# Bounding box coordinate data:
────────
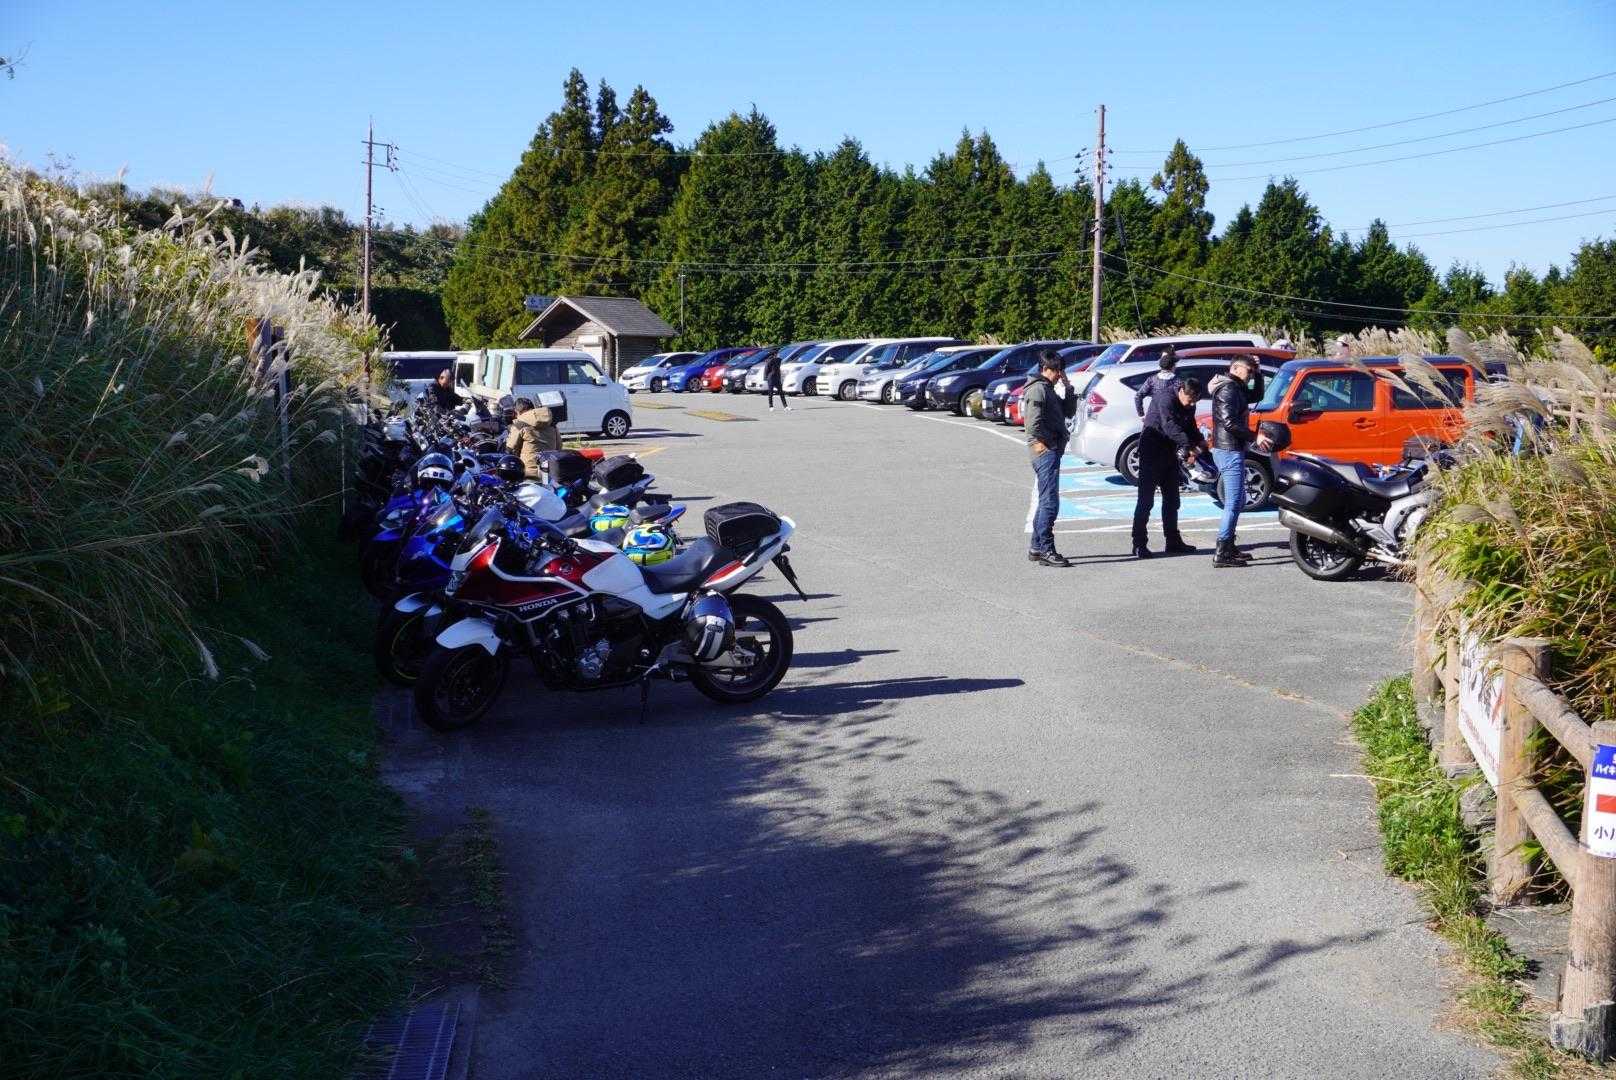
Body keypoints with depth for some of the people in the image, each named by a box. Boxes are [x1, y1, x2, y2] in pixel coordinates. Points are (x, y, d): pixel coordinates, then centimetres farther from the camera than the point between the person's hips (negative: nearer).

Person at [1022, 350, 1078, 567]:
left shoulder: (1048, 390, 21)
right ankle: (1046, 550, -12)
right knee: (1050, 502, -12)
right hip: (1045, 451, -11)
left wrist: (1068, 388, 10)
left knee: (1045, 502, 14)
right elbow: (1034, 423, -21)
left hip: (1052, 451, 11)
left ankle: (1037, 548, 20)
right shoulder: (1038, 389, -11)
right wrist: (1044, 444, -16)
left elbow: (1069, 412, 19)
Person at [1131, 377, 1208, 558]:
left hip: (1170, 453, 9)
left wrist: (1200, 442, -10)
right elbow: (1170, 426, -34)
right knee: (1146, 499, -8)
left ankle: (1173, 541, 20)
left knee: (1172, 499, 12)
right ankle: (1139, 544, -6)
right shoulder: (1166, 399, -21)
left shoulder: (1188, 407, 5)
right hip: (1152, 453, -9)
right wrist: (1188, 447, -43)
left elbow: (1191, 428, 12)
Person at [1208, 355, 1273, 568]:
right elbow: (1229, 422, -23)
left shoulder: (1236, 388, 18)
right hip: (1229, 451, -11)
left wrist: (1259, 373, 12)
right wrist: (1255, 437, -21)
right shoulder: (1228, 389, -14)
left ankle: (1229, 548, 22)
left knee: (1237, 502, 17)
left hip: (1232, 450, 11)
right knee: (1233, 502, -12)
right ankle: (1221, 554, -14)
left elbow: (1257, 395, 27)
────────
# Problem statement:
Please repeat the data verbatim and leave the pictures out of your copy.

# The completed task:
Body keypoints with depth for some of the people in the image, each named by a box. Boxes are [x1, y1, x2, y2] in pixel coordinates. Points are (x, y, d): pixel coordinates, then centimetres farther from the camera than the point between the person's hips (negative: nearer).

Person at [1022, 350, 1078, 567]:
left shoulder: (1048, 390, 21)
right ankle: (1046, 550, -12)
right knee: (1050, 502, -12)
right hip: (1045, 451, -11)
left wrist: (1068, 388, 10)
left knee: (1045, 502, 14)
right elbow: (1034, 423, -21)
left hip: (1052, 451, 11)
left ankle: (1037, 548, 20)
right shoulder: (1038, 389, -11)
right wrist: (1044, 444, -16)
left elbow: (1069, 412, 19)
Person at [1131, 377, 1208, 558]:
left hip: (1170, 453, 9)
left wrist: (1200, 442, -10)
right elbow: (1170, 426, -34)
right knee: (1146, 499, -8)
left ankle: (1173, 541, 20)
left knee: (1172, 499, 12)
right ankle: (1139, 544, -6)
right shoulder: (1166, 399, -21)
left shoulder: (1188, 407, 5)
right hip: (1152, 453, -9)
right wrist: (1188, 447, -43)
left elbow: (1191, 428, 12)
Person at [1208, 355, 1273, 568]:
right elbow: (1229, 422, -23)
left shoulder: (1236, 388, 18)
right hip: (1229, 451, -11)
left wrist: (1259, 373, 12)
right wrist: (1255, 437, -21)
right shoulder: (1228, 389, -14)
left ankle: (1229, 548, 22)
left knee: (1237, 502, 17)
left hip: (1232, 450, 11)
right knee: (1233, 502, -12)
right ankle: (1221, 554, -14)
left elbow: (1257, 395, 27)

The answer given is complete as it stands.